Currently i'm using something like this:
images = Image.all()
count = images.count()
random_numb = random.randrange(1, count)
image = Image.get_by_id(random_numb)
But it turns out that the ids in the datastore on AppEngine don't start from 1. I have two images in datastore and their ids are 6001 and 7001.
Is there a better way to retrieve random images?
The datastore is distributed, so IDs are non-sequential: two datastore nodes need to be able to generate an ID at the same time without causing a conflict.
To get a random entity, you can attach a random float between 0 and 1 to each entity on create. Then to query, do something like this:
rand_num = random.random()
entity = MyModel.all().order('rand_num').filter('rand_num >=', rand_num).get()
if entity is None:
entity = MyModel.all().order('rand_num').get()
Edit: Updated fall-through case per Nick's suggestion.

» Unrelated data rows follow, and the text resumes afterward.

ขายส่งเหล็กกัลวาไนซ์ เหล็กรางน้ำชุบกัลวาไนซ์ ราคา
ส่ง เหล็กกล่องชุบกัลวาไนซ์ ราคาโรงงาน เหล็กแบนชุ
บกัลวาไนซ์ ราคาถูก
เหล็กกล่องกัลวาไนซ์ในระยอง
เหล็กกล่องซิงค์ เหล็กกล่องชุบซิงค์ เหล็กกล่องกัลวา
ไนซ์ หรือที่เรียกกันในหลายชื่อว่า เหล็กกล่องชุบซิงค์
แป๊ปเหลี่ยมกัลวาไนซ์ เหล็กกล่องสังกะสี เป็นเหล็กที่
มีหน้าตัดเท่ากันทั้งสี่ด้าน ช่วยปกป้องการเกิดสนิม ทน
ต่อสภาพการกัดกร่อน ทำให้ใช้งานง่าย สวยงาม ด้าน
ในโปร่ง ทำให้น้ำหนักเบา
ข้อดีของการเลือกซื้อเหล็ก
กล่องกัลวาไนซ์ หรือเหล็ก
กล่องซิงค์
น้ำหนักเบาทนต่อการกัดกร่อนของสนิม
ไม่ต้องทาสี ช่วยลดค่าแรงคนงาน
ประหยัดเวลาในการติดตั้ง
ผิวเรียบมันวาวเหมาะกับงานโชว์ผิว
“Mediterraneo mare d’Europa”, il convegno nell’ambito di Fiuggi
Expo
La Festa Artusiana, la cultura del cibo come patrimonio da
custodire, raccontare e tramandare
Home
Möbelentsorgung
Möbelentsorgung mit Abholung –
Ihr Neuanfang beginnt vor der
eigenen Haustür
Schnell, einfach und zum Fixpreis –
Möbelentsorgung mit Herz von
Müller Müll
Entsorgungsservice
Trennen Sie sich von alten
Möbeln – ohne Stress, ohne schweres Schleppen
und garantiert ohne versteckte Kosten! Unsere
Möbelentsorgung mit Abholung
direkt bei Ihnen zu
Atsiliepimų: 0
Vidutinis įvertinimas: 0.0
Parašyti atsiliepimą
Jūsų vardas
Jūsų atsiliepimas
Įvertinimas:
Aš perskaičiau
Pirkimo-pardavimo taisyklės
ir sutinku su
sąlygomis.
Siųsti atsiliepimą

Another solution (if you don't want to add an additional property). Keep a set of keys in memory.
import random
# Get all the keys, not the Entities
q = ItemUser.all(keys_only=True).filter('is_active =', True)
item_keys = q.fetch(2000)
# Get a random set of those keys, in this case 20
random_keys = random.sample(item_keys, 20)
# Get those 20 Entities
items = db.get(random_keys)
The above code illustrates the basic method for getting only keys and then creating a random set with which to do a batch get. You could keep that set of keys in memory, add to it as you create new ItemUser Entities, and then have a method that returns a n random Entities. You'll have to implement some overhead to manage the memcached keys. I like this solution better if you're performing the query for random elements often (I assume using a batch get for n Entities is more efficient than a query for n Entities).
I think Drew Sears's answer above (attach a random float to each entity on create) has a potential problem: every item doesn't have an equal chance of getting picked. For example, if there are only 2 entities, and one gets a rand_num of 0.2499, and the other gets 0.25, the 0.25 one will get picked almost all the time. This might or might not matter to your application. You could fix this by changing the rand_num of an entity every time it is selected, but that means each read also requires a write.
And pix's answer will always select the first key.
Here's the best general-purpose solution I could come up with:
num_images = Image.all().count()
offset = random.randrange(0, num_images)
image = Image.all().fetch(1, offset)[0]
No additional properties needed, but the downside is that count() and fetch() both have performance implications if the number of Images is large.